Once again, haven’t seen this particular film. Just my opinion based on the images.
With all due respect, but this line “Would ‘Billy Lynn’ have been a more captivating film shot and presented in 35mm?” alone (there are others too, see below) shows how uninformed and uneducated the person that wrote this “review” is about the technological aspects and choices that were made.
Shooting on 35mm has nothing to do with the frame-rate with which the movie was shot or projected. 35mm (assuming we’re talking about “Film” as a recording intermediate and not as a size reference to the film-stock or sensor) can be shot at a wide variety of frame-rates beyond the standard 24 which are being used for “modern”-day cinema.
Writing a review is one thing, but writing and judging technological aspects without the proper knowledge is irresponsible towards the audience, the filmmakers and the medium itself. Especially as it’s spreading wrong information and superficial knowledge.
If You don’t like HFR and prefer 24fps that’s absolutely ok.
But saying things like “hi-def frame rate” (you just combined two different things, High-Definition & (High) Frame-Rate, into one) and mentioning The Hobbit’s “artificial look” (less choppy and closer to what the human eye sees would be the proper expression) is just plain wrong and hence irresponsible.
I don’t even know what to say about this line “This unattractive, even unintentionally comical look is hard to accept”. Pretentious and condescending are two words that come to mind.

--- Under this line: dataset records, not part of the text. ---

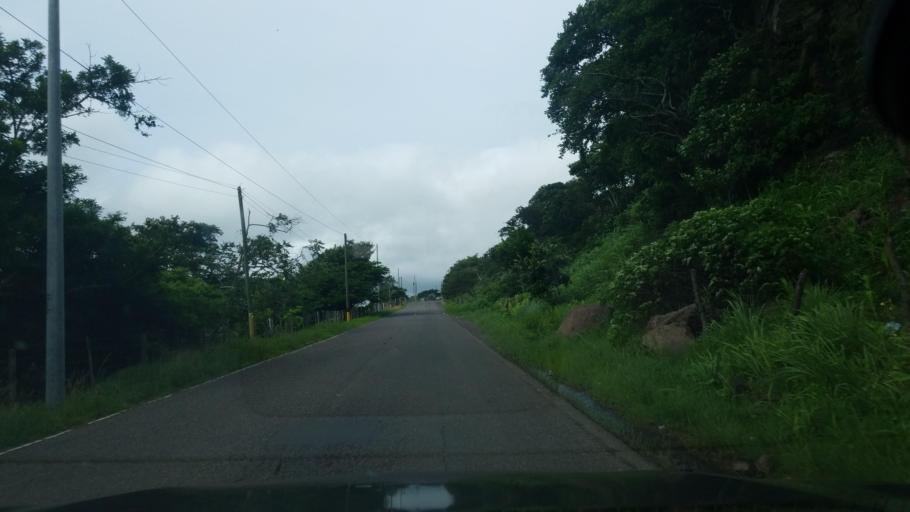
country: HN
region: Choluteca
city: San Marcos de Colon
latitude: 13.3714
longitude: -86.9197
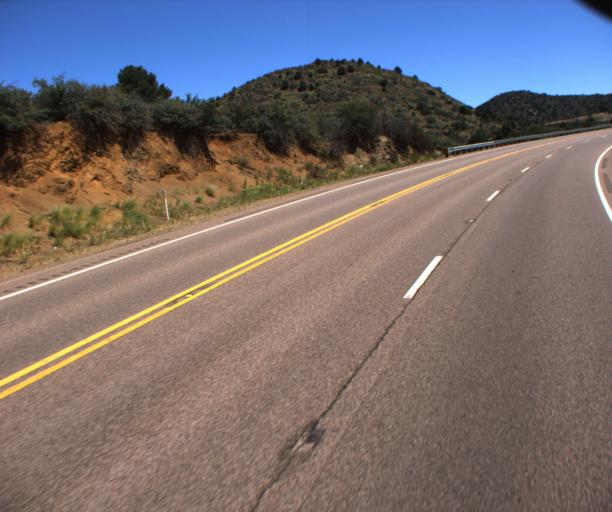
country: US
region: Arizona
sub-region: Gila County
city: Globe
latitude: 33.6380
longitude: -110.5828
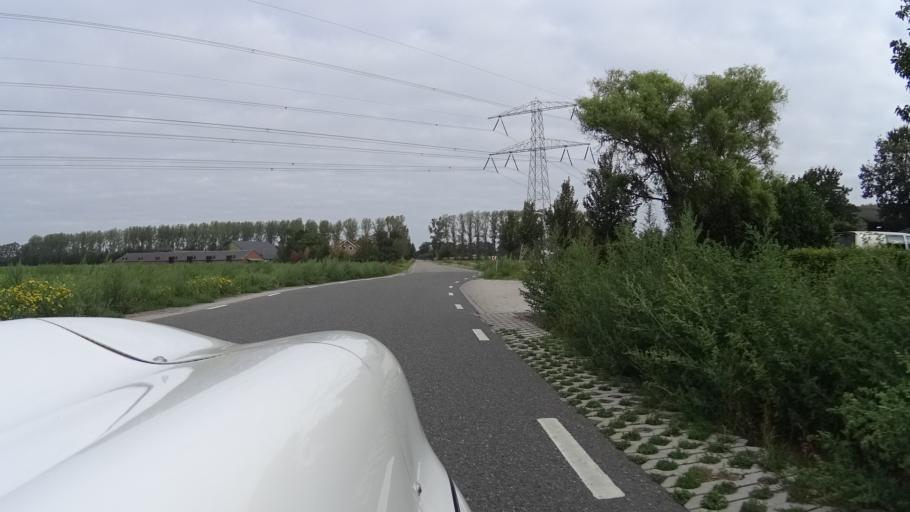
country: NL
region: North Brabant
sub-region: Gemeente Sint Anthonis
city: Sint Anthonis
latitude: 51.6121
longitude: 5.9065
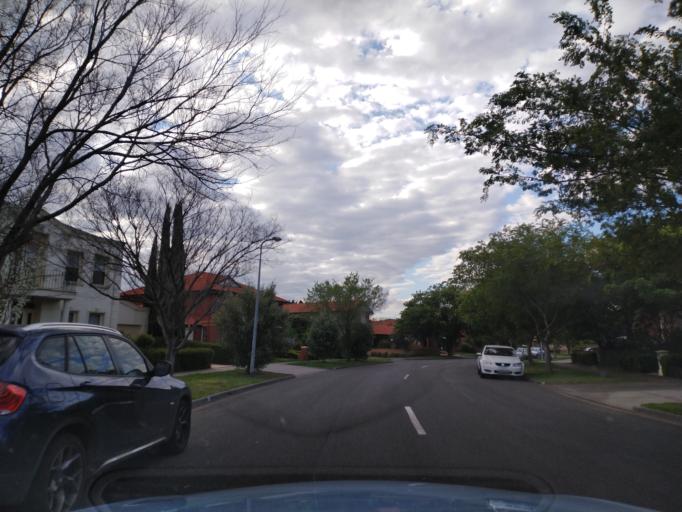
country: AU
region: Victoria
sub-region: Hobsons Bay
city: Williamstown North
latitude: -37.8586
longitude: 144.8787
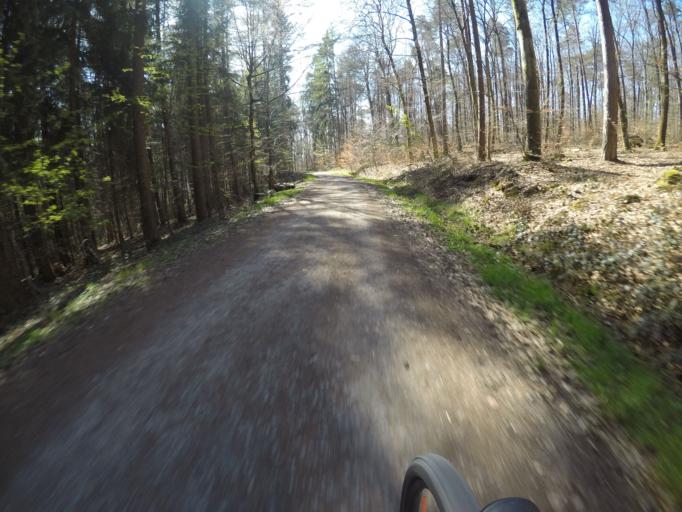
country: DE
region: Baden-Wuerttemberg
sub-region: Regierungsbezirk Stuttgart
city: Filderstadt
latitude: 48.6321
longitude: 9.2140
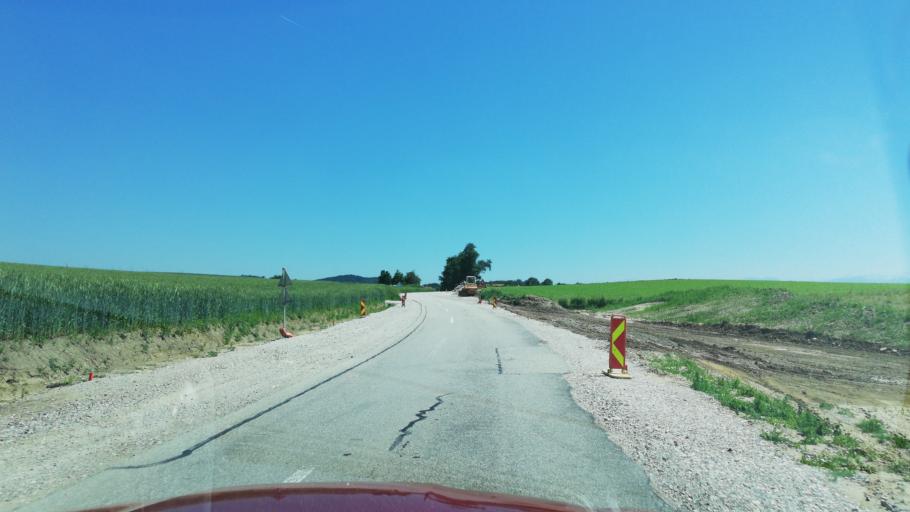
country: AT
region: Upper Austria
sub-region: Wels-Land
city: Bachmanning
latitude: 48.1300
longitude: 13.7714
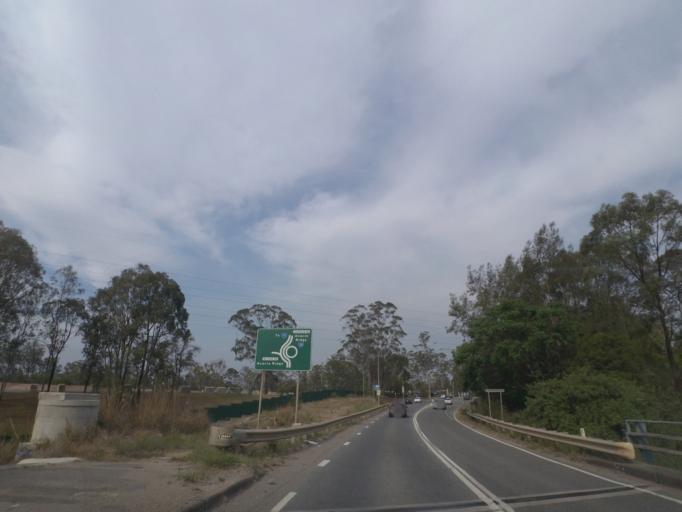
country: AU
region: Queensland
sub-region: Brisbane
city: Sunnybank
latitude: -27.5965
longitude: 153.0161
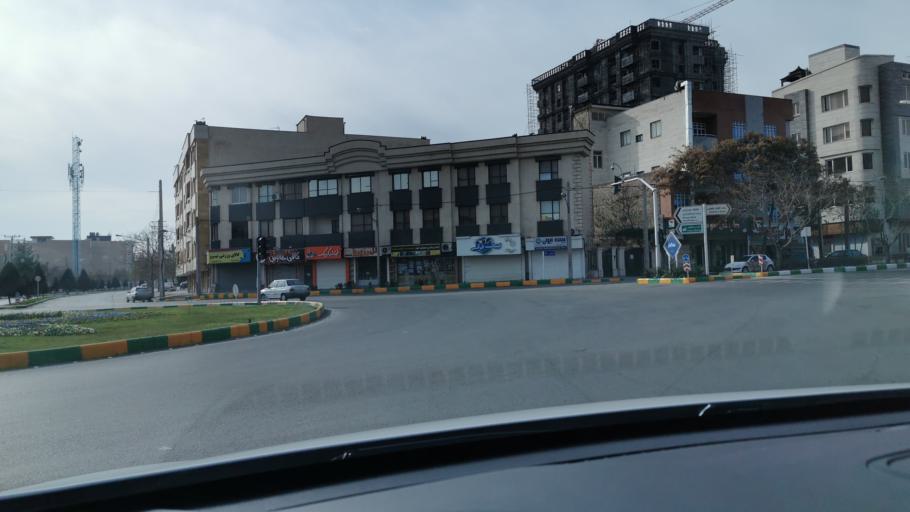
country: IR
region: Razavi Khorasan
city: Mashhad
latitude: 36.3130
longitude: 59.5148
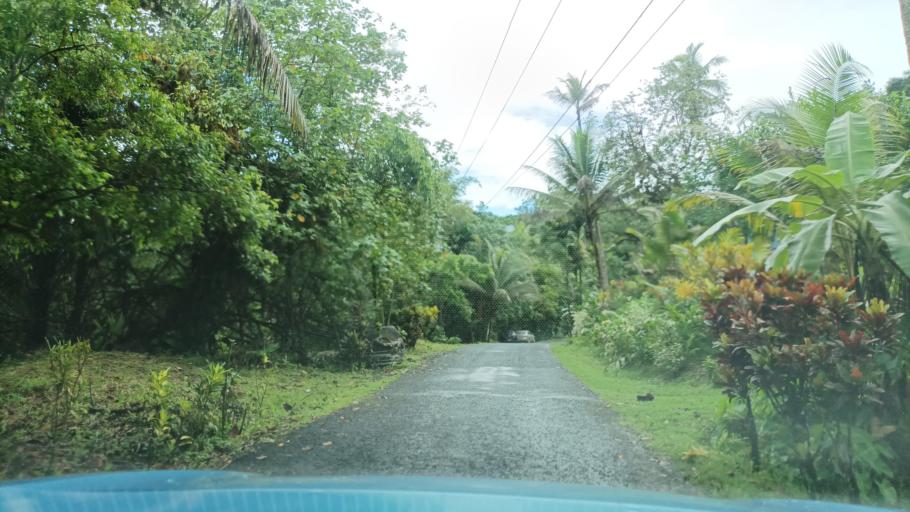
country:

I think there are a lot of misconceptions about the format, the biggest of which is that it can be rolled out as an elective “premium” experience on a traditional 24fps release the way studios release in IMAX or 3D. That is, of course, a terrible idea. 120fps has its own specific visual (and, I suspect, performance) requirements that must be tailored to the format. The unsophisticated analogy would be that 24fps vs. 120fps is like a master shot vs. a close up. You don’t light the master the way you would light a close up and you don’t perform in the master with the same degree of subtlety that one would in a close up. A nuanced, eye twitch of a performance in the master would get lost and the broad strokes performance of the master would look over-the top in the close up. Same here.

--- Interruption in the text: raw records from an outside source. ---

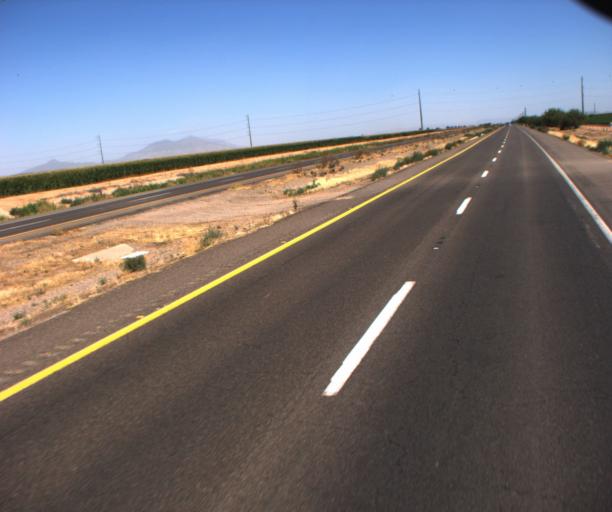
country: US
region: Arizona
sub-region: Pinal County
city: Maricopa
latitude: 32.9563
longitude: -112.0477
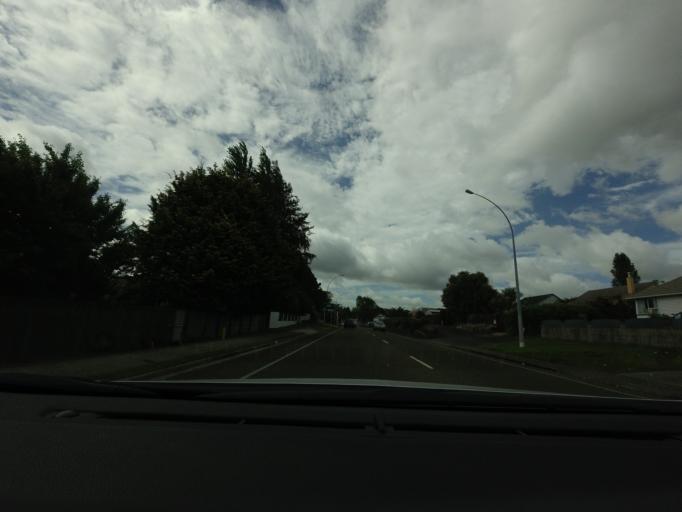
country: NZ
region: Bay of Plenty
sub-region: Rotorua District
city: Rotorua
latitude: -38.1521
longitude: 176.2400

That said, Rodrigo Perez’s observations, as inexact as they may be, serve as the canary in the coalmine. I suspect his criticisms are far more nuanced than the Twitter/social media audience reviews will be. Introducing the audience to 120fps in a half-baked way, as this film apparently has done, will only serve to stigmatize a format that has incredible untapped potential. I suspect that when someone uses it on a project that requires a heightened authenticity and/or immediacy (I am thinking “Cloverfield”-ish or “Hardcore Henry”-ish) or finds a way to use it to highlight a singular sequence in an otherwise 24fps film (Osama bin Laden raid in “Zero Dark Thirty” comes to mind), people will start to get it.
Until then, the best we can do is help reviewers and audiences to understand their own reactions and to help them to separate a less-than-stellar 120fps execution from the potential of the format itself. It would be a shame if they gave up on the format entirely.